_Excerpted text:_

****************************************

There's A Solution To Being Robbed By The Makers Of EpiPen, And It's Less Than $10

by Christine Burke
Originally Published: 
Image via ABC

Ohio doctor shares an alternative to the EpiPen, and it’s less than $10

In recent weeks, parents of children with allergies have been reeling at the news that EpiPens, made by money hungry drug company Mylan, will now double in price for an auto injector two pack. Mylan announced that the price of the life saving epinephrine delivery system will sky rocket to a nauseating $608, up from $425 just last year. The price increase is causing panic and outrage within the allergy community and even has politicians talking about drug company pricing reform. Many families are now faced with the financial burden of trying to provide necessary, life saving medication to their sick children on their already tight budgets.

But, an Ohio doctor has come up with an ingenious solution to Mylan’s egregious price increase. And it’s less than ten dollars.

Hear that, Mylan? Less than ten dollars.

Dr. Marcus Romanello, Chief Medical Officer and Emergency Medicine Physician at Ft. Hamilton Hospital in Hamilton, Ohio wants parents to know that there is an infinitely cheaper way to provide epinephrine to anyone in anaphylactic shock. All it takes is a six dollar multi-dose vial of epinephrine, a syringe and an Altoids tin.

“The sudden rise in cost is alarming because I worry about parents who are literally having to choose between carrying a life-saving device and putting food on the table,” Dr. Romanello tells ABC News. “I paid $5.89, cash price for this (bottle of epinephrine), no insurance required.”

The medication inside Mylan’s EpiPen auto injector is plain old epinephrine and nothing else (except maybe gold flecks at that price). Epinephrine can be prescribed in multi dose vials much in the same way insulin is prescribed for diabetic patients. A physician can write a prescription for a multi dose vial and syringes for patients who need life saving epinephrine in the event of exposure to an allergen. Patients and parents of patients with severe allergies can be taught to draw up the correct dose of epinephrine (calculated by the doctor based on the patient’s weight) and learn how to administer a shot via syringe. The syringe, epinephrine vial and alcohol swab can be kept neatly in an Altoids tin and kept on hand for emergencies.

****************************************

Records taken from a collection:
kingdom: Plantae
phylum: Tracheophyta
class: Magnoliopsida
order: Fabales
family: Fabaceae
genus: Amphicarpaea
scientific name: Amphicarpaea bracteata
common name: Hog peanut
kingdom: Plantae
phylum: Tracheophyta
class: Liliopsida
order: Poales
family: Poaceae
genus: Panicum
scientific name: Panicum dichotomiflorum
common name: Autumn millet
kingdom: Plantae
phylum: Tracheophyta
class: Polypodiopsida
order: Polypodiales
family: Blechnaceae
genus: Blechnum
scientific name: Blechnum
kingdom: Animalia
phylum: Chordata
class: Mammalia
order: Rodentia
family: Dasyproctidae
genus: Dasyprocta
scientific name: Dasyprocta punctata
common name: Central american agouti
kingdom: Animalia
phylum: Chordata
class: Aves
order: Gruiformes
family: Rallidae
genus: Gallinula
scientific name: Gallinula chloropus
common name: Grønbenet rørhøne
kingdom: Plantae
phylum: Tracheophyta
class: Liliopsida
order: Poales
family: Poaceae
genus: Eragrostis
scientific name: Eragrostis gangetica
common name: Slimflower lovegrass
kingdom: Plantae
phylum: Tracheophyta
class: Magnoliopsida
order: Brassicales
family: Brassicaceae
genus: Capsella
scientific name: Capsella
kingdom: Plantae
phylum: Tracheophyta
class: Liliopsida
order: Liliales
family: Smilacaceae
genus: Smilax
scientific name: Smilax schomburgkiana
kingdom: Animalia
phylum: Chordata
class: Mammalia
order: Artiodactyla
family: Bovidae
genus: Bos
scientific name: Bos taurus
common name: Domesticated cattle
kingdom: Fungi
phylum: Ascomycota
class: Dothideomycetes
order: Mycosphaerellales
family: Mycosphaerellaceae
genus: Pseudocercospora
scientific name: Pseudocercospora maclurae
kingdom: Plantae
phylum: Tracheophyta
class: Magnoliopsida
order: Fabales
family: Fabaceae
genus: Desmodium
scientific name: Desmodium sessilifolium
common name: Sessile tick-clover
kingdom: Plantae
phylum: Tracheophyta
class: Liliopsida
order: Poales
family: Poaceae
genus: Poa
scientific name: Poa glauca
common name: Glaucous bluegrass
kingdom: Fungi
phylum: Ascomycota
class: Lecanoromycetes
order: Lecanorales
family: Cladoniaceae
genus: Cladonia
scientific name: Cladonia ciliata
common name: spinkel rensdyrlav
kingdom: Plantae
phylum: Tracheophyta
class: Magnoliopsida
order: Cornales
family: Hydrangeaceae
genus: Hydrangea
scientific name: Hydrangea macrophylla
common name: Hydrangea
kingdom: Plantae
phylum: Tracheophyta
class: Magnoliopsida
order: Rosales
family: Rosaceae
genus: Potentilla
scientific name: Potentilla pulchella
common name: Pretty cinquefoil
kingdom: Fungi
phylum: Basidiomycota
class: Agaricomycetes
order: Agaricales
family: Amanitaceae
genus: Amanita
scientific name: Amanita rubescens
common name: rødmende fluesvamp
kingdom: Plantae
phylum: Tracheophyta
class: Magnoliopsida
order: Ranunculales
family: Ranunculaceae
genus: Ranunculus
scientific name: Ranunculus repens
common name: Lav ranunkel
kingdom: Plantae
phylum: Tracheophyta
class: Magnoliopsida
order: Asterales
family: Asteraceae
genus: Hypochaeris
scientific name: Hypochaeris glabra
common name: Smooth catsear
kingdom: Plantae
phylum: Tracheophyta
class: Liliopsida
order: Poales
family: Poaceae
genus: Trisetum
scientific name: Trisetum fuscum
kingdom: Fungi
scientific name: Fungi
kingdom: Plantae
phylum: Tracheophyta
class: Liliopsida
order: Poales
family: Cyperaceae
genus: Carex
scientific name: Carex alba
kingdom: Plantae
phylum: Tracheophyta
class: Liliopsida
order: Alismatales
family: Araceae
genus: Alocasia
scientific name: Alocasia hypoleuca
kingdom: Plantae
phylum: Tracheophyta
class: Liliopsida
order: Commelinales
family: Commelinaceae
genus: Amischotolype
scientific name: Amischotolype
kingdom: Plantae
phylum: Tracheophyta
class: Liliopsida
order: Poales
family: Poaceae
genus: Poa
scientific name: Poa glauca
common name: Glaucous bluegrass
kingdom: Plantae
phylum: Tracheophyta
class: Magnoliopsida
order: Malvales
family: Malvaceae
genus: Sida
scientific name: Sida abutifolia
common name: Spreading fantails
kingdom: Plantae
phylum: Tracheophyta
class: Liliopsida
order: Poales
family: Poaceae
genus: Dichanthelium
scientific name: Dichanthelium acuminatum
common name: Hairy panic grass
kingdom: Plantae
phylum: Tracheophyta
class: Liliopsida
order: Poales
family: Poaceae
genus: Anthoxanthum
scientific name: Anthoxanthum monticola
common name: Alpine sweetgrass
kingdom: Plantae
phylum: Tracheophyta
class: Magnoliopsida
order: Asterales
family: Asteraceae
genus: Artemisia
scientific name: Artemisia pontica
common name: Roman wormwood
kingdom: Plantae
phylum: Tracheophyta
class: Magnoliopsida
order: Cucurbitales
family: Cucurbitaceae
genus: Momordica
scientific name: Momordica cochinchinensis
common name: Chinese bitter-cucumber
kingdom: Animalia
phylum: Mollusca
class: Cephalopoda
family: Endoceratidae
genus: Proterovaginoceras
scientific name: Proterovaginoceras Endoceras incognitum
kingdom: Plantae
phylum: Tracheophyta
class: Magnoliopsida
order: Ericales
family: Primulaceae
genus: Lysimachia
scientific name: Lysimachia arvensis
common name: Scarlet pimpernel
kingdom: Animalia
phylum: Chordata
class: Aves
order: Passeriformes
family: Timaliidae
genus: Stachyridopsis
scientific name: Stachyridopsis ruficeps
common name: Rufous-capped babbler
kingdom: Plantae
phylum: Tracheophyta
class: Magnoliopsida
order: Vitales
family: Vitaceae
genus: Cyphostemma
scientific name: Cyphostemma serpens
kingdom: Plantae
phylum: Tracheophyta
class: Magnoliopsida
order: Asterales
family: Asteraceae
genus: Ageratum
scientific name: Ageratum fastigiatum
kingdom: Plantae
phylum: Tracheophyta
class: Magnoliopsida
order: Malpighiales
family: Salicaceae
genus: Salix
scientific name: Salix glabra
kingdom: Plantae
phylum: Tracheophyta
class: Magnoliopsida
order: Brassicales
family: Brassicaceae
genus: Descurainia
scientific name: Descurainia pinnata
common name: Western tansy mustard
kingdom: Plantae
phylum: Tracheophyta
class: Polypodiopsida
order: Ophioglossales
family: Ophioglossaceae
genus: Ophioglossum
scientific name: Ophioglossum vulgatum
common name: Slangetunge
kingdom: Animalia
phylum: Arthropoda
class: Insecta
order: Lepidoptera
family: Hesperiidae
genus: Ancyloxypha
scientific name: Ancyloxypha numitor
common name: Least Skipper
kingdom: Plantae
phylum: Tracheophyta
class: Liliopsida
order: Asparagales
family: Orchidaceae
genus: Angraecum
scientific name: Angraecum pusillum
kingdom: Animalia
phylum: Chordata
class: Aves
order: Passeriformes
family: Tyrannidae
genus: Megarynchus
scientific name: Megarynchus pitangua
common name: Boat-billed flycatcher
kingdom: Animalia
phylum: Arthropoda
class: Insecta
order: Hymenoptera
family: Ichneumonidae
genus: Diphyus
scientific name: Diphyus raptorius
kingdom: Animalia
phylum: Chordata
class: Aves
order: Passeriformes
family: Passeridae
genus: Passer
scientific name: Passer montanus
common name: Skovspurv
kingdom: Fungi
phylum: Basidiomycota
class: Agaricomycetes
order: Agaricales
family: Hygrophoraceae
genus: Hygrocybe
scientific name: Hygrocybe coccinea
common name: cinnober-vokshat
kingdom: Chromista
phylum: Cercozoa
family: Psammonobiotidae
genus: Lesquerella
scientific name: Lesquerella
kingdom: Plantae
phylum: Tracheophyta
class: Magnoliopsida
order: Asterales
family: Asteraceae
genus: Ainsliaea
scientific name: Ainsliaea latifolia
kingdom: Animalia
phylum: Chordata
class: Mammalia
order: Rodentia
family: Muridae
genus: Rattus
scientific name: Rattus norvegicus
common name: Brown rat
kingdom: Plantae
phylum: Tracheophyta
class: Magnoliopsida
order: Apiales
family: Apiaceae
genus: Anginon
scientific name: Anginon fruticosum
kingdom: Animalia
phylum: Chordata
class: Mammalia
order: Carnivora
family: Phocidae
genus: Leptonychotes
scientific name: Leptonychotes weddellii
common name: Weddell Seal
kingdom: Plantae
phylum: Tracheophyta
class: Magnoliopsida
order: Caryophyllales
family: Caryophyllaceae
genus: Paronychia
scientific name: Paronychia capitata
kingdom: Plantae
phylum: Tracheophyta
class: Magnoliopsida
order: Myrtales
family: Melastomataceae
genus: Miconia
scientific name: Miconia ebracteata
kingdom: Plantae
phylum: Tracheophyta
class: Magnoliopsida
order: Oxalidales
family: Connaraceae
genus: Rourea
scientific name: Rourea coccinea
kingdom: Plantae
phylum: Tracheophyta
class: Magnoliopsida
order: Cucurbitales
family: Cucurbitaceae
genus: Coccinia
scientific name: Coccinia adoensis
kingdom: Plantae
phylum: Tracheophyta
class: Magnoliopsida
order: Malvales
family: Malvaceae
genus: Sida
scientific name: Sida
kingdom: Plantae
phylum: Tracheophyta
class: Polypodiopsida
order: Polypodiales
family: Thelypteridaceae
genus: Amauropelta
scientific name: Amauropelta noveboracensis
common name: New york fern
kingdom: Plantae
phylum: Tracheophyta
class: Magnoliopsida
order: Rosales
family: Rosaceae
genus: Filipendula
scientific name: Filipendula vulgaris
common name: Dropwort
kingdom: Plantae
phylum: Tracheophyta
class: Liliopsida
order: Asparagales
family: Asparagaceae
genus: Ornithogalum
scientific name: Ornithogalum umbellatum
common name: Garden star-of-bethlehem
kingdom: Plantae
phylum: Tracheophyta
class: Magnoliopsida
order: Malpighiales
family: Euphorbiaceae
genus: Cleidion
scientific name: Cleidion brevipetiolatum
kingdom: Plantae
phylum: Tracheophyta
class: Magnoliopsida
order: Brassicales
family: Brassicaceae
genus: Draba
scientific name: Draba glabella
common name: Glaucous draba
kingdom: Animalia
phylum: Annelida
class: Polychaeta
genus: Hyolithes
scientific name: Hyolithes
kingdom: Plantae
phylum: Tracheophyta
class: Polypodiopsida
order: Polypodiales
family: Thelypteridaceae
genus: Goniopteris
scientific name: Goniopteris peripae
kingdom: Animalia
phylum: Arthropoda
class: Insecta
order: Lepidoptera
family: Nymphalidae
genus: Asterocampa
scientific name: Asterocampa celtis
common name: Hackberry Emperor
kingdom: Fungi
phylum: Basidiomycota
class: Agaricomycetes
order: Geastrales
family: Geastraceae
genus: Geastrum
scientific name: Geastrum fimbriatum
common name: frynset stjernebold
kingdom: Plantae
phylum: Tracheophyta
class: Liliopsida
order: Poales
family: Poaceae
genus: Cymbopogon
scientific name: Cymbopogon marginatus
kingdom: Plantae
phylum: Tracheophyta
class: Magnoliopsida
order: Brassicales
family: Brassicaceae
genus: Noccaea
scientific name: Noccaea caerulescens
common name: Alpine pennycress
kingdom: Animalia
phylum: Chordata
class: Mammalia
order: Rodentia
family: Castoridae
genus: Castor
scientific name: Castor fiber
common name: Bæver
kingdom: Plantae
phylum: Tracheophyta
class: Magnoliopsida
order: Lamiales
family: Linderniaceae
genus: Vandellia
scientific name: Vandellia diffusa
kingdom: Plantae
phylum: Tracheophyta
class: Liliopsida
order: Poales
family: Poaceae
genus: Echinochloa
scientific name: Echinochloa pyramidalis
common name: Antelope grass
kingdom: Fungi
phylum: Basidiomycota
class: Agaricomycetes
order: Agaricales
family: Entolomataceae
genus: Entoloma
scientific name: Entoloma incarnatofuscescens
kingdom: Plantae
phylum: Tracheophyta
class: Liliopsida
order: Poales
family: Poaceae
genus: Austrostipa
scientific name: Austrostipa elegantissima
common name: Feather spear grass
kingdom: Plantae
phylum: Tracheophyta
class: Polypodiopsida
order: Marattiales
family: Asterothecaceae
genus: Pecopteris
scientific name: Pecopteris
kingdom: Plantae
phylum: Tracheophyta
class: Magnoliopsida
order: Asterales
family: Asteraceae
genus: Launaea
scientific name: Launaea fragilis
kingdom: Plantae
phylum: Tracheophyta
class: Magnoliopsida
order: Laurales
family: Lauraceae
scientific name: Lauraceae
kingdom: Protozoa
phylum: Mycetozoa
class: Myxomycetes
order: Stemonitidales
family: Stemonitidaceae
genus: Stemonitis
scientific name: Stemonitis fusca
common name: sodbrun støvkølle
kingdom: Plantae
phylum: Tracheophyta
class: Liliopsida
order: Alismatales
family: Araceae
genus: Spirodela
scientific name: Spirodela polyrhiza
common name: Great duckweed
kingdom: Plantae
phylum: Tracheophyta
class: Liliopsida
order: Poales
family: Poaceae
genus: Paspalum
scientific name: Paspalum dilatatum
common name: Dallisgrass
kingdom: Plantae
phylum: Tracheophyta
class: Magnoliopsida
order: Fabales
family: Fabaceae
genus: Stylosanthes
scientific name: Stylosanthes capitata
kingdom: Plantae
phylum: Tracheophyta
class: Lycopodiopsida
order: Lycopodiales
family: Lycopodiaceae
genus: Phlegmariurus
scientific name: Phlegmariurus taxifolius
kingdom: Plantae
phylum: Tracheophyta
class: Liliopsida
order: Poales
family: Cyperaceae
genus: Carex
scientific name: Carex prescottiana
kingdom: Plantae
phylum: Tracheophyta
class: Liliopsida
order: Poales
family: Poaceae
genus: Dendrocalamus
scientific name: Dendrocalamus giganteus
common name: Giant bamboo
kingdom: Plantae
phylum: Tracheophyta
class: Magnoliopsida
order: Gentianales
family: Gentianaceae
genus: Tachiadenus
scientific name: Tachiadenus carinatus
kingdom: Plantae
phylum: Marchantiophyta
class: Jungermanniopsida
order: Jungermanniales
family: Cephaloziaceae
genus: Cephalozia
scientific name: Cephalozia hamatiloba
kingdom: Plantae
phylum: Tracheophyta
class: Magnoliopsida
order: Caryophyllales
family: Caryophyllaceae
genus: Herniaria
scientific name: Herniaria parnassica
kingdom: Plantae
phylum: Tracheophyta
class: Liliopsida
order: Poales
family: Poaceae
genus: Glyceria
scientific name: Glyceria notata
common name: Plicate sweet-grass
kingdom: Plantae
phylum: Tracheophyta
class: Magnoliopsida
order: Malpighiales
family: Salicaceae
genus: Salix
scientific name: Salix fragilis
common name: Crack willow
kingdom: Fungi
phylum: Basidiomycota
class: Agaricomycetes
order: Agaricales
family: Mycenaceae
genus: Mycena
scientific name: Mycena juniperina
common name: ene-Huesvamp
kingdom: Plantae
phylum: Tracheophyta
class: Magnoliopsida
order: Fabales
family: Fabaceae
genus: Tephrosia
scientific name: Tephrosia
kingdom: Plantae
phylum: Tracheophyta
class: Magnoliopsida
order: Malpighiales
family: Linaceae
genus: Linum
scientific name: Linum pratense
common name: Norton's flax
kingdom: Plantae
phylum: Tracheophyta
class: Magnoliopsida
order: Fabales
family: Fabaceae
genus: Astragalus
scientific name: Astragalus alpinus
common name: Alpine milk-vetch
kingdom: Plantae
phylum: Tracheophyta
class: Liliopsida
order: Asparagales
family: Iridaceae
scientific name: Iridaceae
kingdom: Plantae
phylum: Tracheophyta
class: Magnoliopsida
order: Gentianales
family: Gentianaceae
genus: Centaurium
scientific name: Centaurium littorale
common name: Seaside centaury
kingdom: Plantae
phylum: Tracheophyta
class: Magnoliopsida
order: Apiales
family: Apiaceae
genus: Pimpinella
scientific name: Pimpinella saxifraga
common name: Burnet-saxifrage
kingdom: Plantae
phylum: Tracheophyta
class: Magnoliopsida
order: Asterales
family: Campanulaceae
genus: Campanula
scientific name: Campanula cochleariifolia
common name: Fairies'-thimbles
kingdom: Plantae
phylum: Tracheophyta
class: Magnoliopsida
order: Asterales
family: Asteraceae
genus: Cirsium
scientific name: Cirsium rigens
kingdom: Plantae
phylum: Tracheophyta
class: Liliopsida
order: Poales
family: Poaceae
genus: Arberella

****************************************

_Assignment 1:_
Name every thing that the EpiPen alternative article says can be kept in an Altoids tin.
_Assignment 2:_
Pick up the article about the cheap EpiPen alternative right after its final sentence and keep writing it.

_Your response 1:_
The syringe, the epinephrine vial and the alcohol swab.

_Your response 2:_
This kit is so simple, it’s infuriating that Mylan is getting away with highway robbery.

Parents can keep a preloaded syringe in a safe place (or the Altoids tin) and administer the medication just as fast, if not faster, than the EpiPen. And, since parents are already prepared to give their child an injection with the EpiPen, it’s not a far stretch to grasp how to do it with a syringe. For $10, a lot of parents would be willing to learn. If you are in this position, consulting with your doctor to see if this is a viable option is definitely worth it.

Most school districts have registered nurses or licensed practical nurses who are trained to give shots and it’s not out of their scope of practice to do so with a doctor’s order. School nurses administer insulin to diabetic kids every day with the same type of syringes. And, school districts could save thousands of dollars a year by switching to multi dose vials in their field trip emergency bags. Thousands of dollars that could then be put towards books and supplies for kids in their district.

Slow clap for Dr. Romanello; he not only just saved allergy parents thousands of dollars but also helped give Mylan the giant middle finger they so deserve.

Mylan, for their part, announced that they will be offering a generic version of their EpiPen brand. But, the generic version will still run a whopping $300 for a two pack of the same medication that is available in a multi dose vial for $6. If anything, the doctor is bringing the egregious price increase to the forefront. This life-saving medicine is not expensive.

Go home, Mylan. You’re drunk.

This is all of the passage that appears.